“The galloping Ghost of the Java Coast




Paul Papish


            Paul Papish was the only son of his parents, Erma and Paul. He was born in Pueblo, Co, April 4th, 1919. He graduated from Cathedral H.S. in Denver, where they had moved during the depression years. He described his childhood and teenage years as being a rascal, like the ones depicted in the Spanky and our Gang comedy show on tv. He wanted to go to college but joined the Navy in 1939 because he was not a good risk to go to college according to his grandmother. In 1941 at the start of the war, he was on the USS Houston in the Philippine Islands. 


            On the USS Houston he was Store Keeper, 3rd Class and knew everybody as he handed out the pay. After the sinking of the USS Houston, he spent the next 3 1/2 years in Bicycle Camp and then in Changi Gaol. He never understood why he did not go to work on the Burma-Thai railway as he would try to position himself in line so that he would get picked to go by the camp guards. But that was not to be. Instead, he labored in Singapore building the runway now used for Singapore International Airport.


            At the end of WWII, he could not get home fast enough to see his mother and father. He never forgot the sight of his mother as he walked up the sidewalk to the front door. Telling that story always brought tears to his eyes. In Pueblo, he met and fell in love with the love of his life, Theresa Jersin. They married, Nov 26, 1945.


            Pap, as he was known to everyone, retired from the US Navy after 21 years as a Chief, in Norfolk, VA. He picked up his family and moved to Colorado where they settled in Colorado Springs, by then, Susan, his daughter was already 12 years old and Paul, his son was 7 years old.

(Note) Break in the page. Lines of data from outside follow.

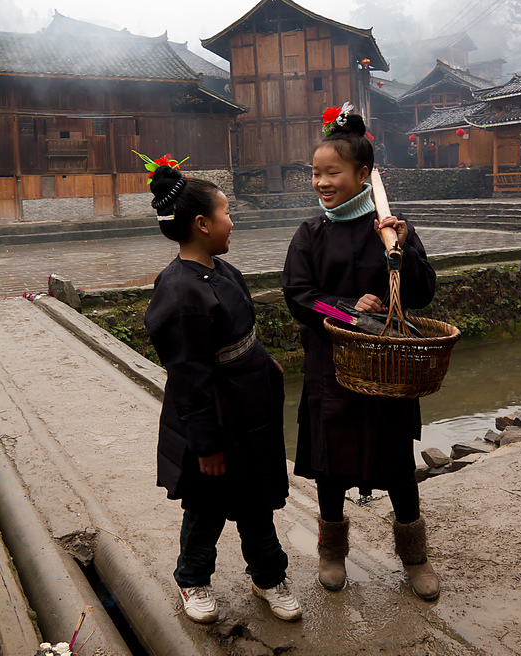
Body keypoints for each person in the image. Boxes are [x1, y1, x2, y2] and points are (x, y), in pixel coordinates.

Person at [282, 106, 439, 602]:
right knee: (331, 467)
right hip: (330, 371)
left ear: (364, 175)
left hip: (388, 372)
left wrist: (405, 247)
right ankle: (333, 553)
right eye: (316, 173)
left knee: (397, 465)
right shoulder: (310, 234)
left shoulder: (389, 230)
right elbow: (300, 296)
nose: (321, 183)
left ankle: (415, 557)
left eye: (332, 173)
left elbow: (421, 293)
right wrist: (351, 311)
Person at [144, 158, 302, 624]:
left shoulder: (222, 270)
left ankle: (268, 576)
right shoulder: (179, 293)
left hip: (248, 406)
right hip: (211, 416)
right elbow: (189, 377)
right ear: (201, 223)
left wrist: (262, 360)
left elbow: (242, 330)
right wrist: (206, 445)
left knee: (256, 499)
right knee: (207, 505)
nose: (232, 220)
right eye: (226, 212)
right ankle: (193, 580)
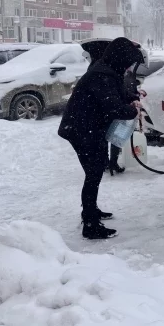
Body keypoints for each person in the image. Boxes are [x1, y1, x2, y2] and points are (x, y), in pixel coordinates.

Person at [58, 37, 143, 240]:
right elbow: (112, 106)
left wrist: (132, 98)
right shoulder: (101, 75)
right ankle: (90, 224)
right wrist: (131, 111)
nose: (129, 67)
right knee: (94, 173)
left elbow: (119, 94)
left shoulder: (108, 70)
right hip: (81, 129)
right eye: (128, 62)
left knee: (95, 171)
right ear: (120, 58)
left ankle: (91, 211)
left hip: (90, 128)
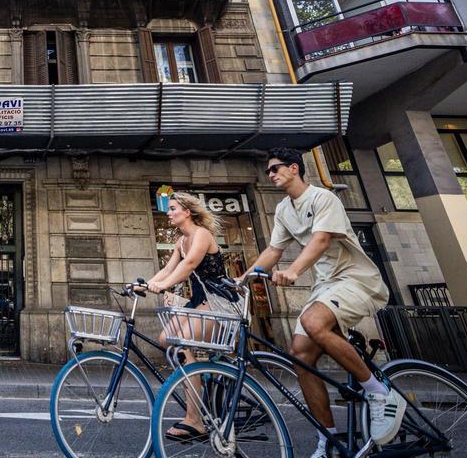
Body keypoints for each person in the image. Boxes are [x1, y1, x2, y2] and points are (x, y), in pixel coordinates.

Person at [249, 147, 405, 456]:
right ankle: (329, 439)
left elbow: (321, 240)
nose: (271, 174)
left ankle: (380, 392)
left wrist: (294, 271)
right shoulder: (283, 209)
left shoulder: (323, 198)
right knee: (300, 356)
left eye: (276, 168)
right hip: (326, 286)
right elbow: (274, 250)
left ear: (295, 168)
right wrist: (244, 278)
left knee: (312, 322)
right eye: (268, 171)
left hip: (355, 280)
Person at [146, 191, 240, 443]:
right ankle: (202, 377)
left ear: (187, 212)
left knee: (184, 342)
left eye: (173, 208)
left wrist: (163, 285)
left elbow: (187, 267)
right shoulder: (180, 241)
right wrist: (146, 284)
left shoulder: (201, 234)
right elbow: (169, 268)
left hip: (218, 301)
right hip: (199, 301)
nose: (169, 212)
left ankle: (194, 419)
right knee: (167, 338)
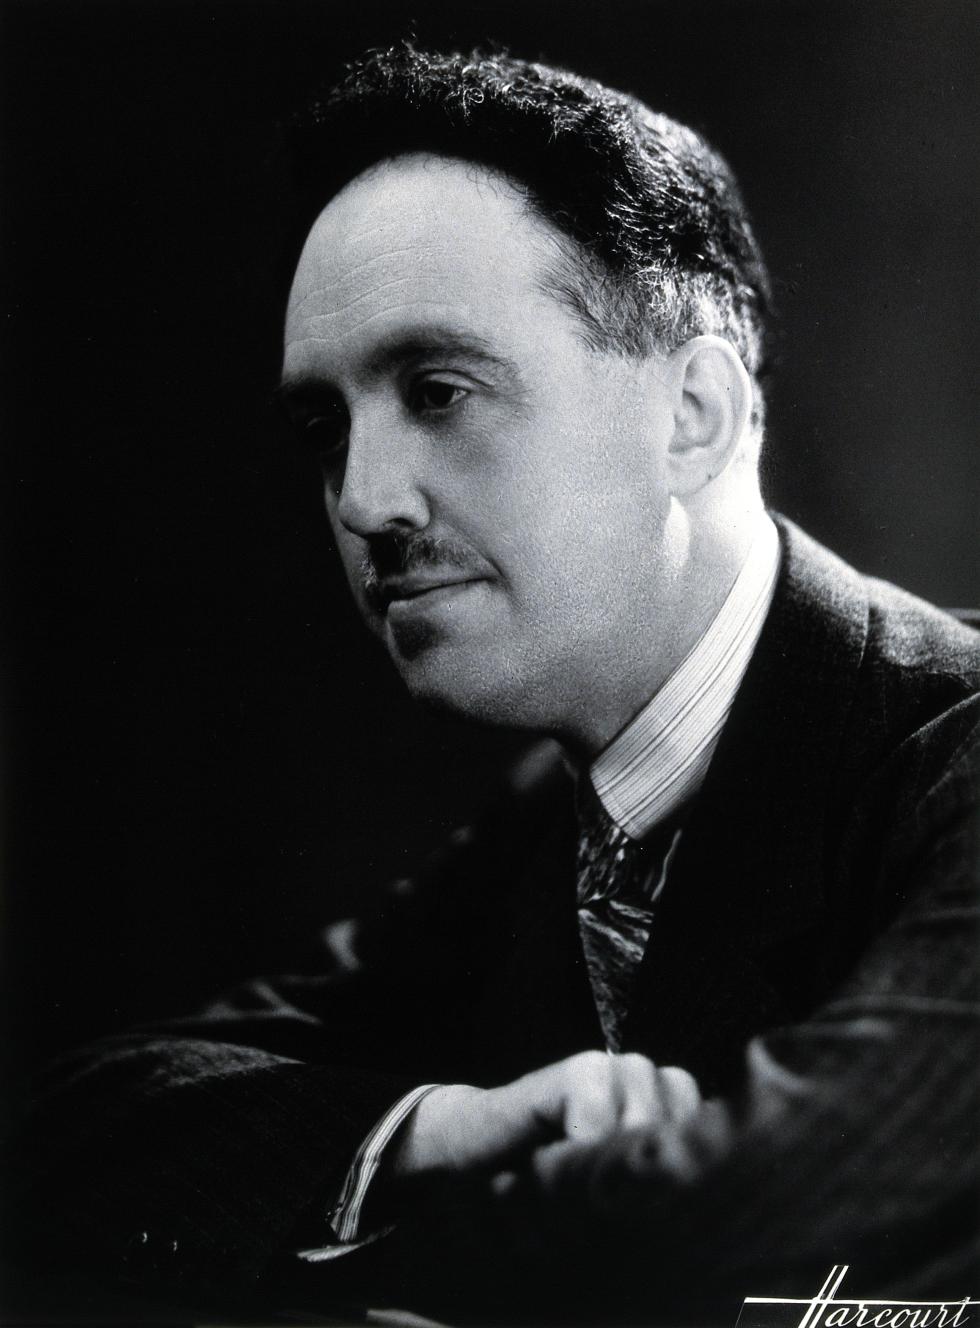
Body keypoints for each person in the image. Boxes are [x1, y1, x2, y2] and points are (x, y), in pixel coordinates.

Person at [8, 43, 979, 1326]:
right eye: (324, 428)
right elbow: (67, 1129)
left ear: (692, 412)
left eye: (438, 390)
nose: (364, 502)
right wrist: (433, 1132)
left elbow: (752, 1248)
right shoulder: (560, 813)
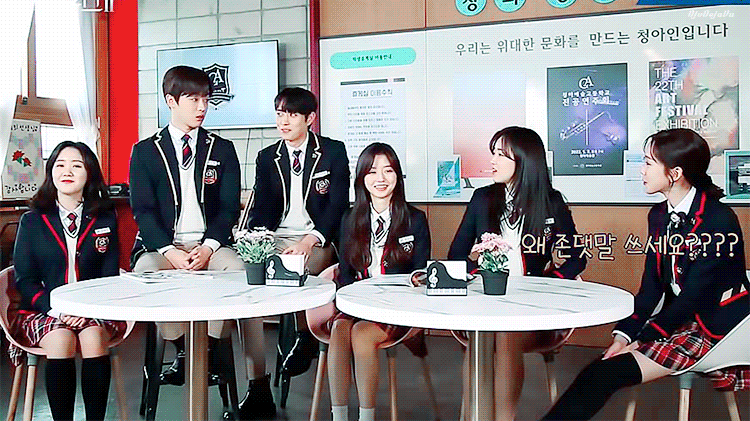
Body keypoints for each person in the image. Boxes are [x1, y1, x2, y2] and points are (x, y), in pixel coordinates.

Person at [542, 128, 750, 420]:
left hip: (715, 327)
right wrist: (624, 335)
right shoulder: (659, 215)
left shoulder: (718, 219)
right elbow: (651, 287)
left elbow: (695, 296)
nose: (642, 170)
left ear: (674, 173)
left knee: (601, 374)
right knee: (598, 370)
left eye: (649, 163)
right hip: (678, 320)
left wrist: (643, 339)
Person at [129, 65, 274, 419]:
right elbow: (143, 211)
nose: (202, 107)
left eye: (206, 99)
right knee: (146, 273)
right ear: (170, 101)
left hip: (212, 246)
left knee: (245, 277)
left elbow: (228, 209)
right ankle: (183, 347)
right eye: (193, 99)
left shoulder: (222, 149)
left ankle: (251, 379)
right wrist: (169, 252)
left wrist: (208, 247)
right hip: (163, 249)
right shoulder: (145, 151)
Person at [447, 126, 587, 420]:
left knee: (505, 335)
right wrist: (479, 270)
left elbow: (577, 257)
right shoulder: (482, 198)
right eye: (493, 153)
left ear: (524, 161)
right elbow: (456, 255)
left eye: (501, 155)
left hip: (533, 309)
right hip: (488, 301)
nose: (493, 161)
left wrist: (550, 282)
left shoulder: (551, 202)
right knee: (483, 338)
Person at [11, 141, 126, 420]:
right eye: (60, 165)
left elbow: (108, 278)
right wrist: (58, 310)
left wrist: (85, 309)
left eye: (77, 165)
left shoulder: (105, 218)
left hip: (94, 309)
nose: (67, 171)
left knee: (93, 337)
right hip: (43, 310)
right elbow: (25, 281)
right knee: (61, 339)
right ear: (51, 171)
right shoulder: (32, 221)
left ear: (89, 174)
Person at [246, 87, 350, 386]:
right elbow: (261, 207)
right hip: (278, 237)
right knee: (252, 271)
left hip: (317, 238)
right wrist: (260, 240)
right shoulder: (268, 156)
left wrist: (309, 240)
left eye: (292, 115)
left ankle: (303, 336)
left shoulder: (332, 151)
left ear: (310, 118)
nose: (284, 121)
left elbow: (338, 205)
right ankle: (259, 376)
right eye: (280, 114)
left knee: (300, 267)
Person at [327, 143, 431, 421]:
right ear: (362, 177)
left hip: (397, 308)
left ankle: (366, 416)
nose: (381, 178)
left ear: (398, 175)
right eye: (372, 171)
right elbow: (345, 273)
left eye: (388, 170)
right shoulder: (350, 219)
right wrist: (350, 303)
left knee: (361, 333)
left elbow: (420, 273)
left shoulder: (415, 219)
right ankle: (339, 416)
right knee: (339, 329)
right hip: (357, 305)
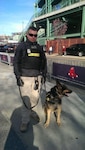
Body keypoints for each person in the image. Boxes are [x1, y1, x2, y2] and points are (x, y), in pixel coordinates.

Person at [13, 26, 47, 132]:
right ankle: (25, 121)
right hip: (24, 78)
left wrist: (44, 75)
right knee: (26, 101)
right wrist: (18, 76)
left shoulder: (39, 47)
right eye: (31, 35)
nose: (33, 37)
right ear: (27, 35)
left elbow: (43, 62)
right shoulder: (21, 46)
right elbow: (16, 62)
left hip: (37, 78)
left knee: (35, 98)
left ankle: (30, 111)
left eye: (35, 35)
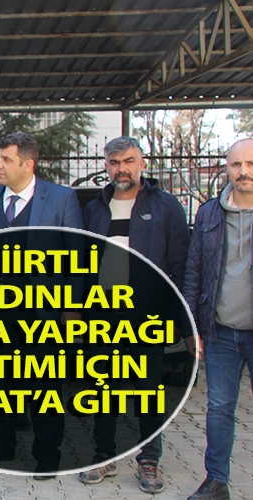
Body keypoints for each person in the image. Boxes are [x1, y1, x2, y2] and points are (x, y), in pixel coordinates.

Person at [79, 136, 189, 493]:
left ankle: (149, 460)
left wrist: (180, 320)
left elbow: (179, 265)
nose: (121, 168)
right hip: (102, 315)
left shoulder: (165, 206)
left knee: (148, 389)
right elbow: (82, 263)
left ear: (142, 163)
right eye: (113, 162)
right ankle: (104, 455)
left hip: (147, 314)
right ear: (106, 166)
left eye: (128, 161)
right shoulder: (96, 208)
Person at [0, 132, 83, 479]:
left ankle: (47, 455)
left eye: (5, 159)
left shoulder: (61, 199)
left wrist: (72, 309)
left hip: (42, 313)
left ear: (27, 164)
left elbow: (77, 256)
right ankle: (2, 445)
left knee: (44, 387)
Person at [183, 137, 253, 500]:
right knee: (220, 408)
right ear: (227, 168)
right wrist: (193, 325)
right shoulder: (210, 213)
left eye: (251, 165)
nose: (243, 172)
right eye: (237, 165)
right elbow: (194, 271)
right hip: (220, 330)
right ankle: (216, 481)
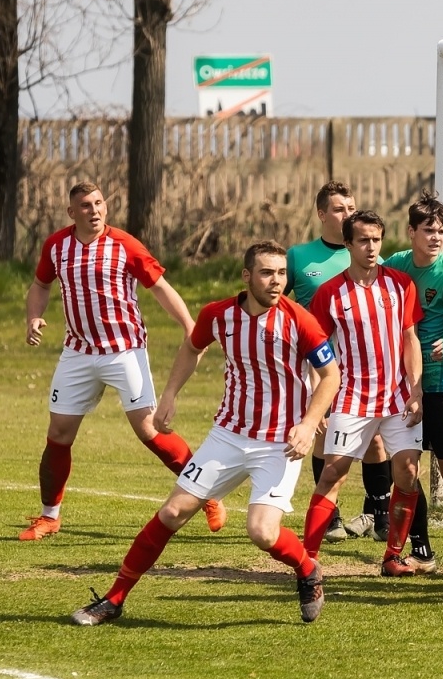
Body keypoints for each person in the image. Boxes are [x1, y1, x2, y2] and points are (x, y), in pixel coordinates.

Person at [72, 241, 340, 626]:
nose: (276, 281)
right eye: (267, 273)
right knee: (172, 512)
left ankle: (307, 569)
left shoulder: (300, 320)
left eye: (282, 273)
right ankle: (113, 600)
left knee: (262, 533)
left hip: (279, 443)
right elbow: (192, 347)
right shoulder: (218, 315)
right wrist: (168, 395)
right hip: (228, 435)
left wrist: (309, 422)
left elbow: (331, 376)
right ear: (247, 277)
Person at [19, 182, 225, 540]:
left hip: (124, 350)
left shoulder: (125, 245)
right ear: (72, 213)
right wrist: (33, 317)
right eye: (85, 205)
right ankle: (49, 517)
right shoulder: (57, 246)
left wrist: (190, 326)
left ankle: (206, 492)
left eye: (99, 203)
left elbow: (159, 286)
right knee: (58, 434)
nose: (94, 210)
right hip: (78, 353)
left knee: (150, 430)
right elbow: (40, 285)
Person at [300, 211, 426, 576]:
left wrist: (415, 390)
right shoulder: (329, 293)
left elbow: (409, 339)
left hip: (398, 397)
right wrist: (317, 401)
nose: (371, 248)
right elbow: (316, 351)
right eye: (363, 241)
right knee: (333, 475)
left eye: (376, 240)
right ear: (348, 244)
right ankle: (307, 557)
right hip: (351, 397)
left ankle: (393, 557)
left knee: (407, 471)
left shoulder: (401, 285)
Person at [286, 181, 391, 542]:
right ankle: (330, 516)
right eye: (338, 209)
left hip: (363, 364)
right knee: (323, 434)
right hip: (316, 362)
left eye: (350, 207)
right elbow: (275, 301)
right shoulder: (299, 256)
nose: (346, 214)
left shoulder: (373, 254)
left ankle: (380, 514)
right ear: (321, 214)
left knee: (376, 441)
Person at [383, 191, 443, 571]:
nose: (436, 237)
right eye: (429, 230)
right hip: (403, 384)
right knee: (406, 468)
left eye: (442, 231)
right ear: (411, 232)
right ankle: (420, 549)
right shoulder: (395, 267)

            Pap worked for Litton Manufacturing, Joy Manufacturing and Denver Equipment before retiring. His retirement years were spent in much joy with his precious wife and family, traveling the world and enjoying his family.  He and is love were married for 58 years before he died on Feb 22, 2004. We visit him now at Ft. Logan National Cemetery.


            On April 30th, 2005, he was posthumously awarded a Purple Heart for the wounds he received during the battle and for the beatings he received during the 3 1/2 years as a POW at the hands of the Japanese.



Dad was a great story teller but did not like telling about the sinking of the USS Houston and the horrors of Changi. While he did not like to tell them when he talked to students he wanted them to know the terrible things about war, he wanted them to remember what their grandparents gave up for them, what they sacrificed for them.  He wanted to instill in today's youth the understanding that Freedom is NOT free!


Escaping the sinking Houston and getting to the beach was a story in itself. He told it something like this.


            "I heard the order to abandon ship. It was both hard to leave her and yet I wanted off. She was my home and I grew to love her. When the time came, I jumped off her port side, close to the area of the plane catapult. When I came back up after jumping my first thought to find a raft and there it was, close to me. It was the raft for the airplane. I climbed in; little did I know I was climbing into a trap.


            The raft was stuck to the sinking Houston. And I, in my haste to resolve this, got my foot stuck n the webbing on the bottom of the raft. Jumping out of the frying pan into the fire described the situation very well. I panicked and could not release myself. Finally, I got my foot free and jumped back in the water. By this time, I had no shoes on, not sure when they came off.


So I started swimming away from her. My last look before the Houston went down was of our Flag, flying full away. I had tears in my eyes.


            My vest was getting water logged so I looked for another raft and found one with my friend, Punchy Parham already in. After climbing in,  I heaved a sigh of relief and we talked about what to do next. Suddenly, I knew. I yelled at all of the guys in the raft, "We have to get out of this raft, now.". They thought I had lost it. I yelled it again and jumped out, so did my buddy, the others did not. That was the last we saw of them for the Japanese were strafing every raft they could see as they flew over the survivors in the water. They even strafed some of our men they could see bobbing in the ocean.


            I don't remember how long we floated but early in the morning we made it to the beach. All I can recall about that is fighting my way up away from the surf, laying down and then I slept for a long time.  But that was just the start of the next 3 1/2 years of struggling to survive at the hands of the Japanese."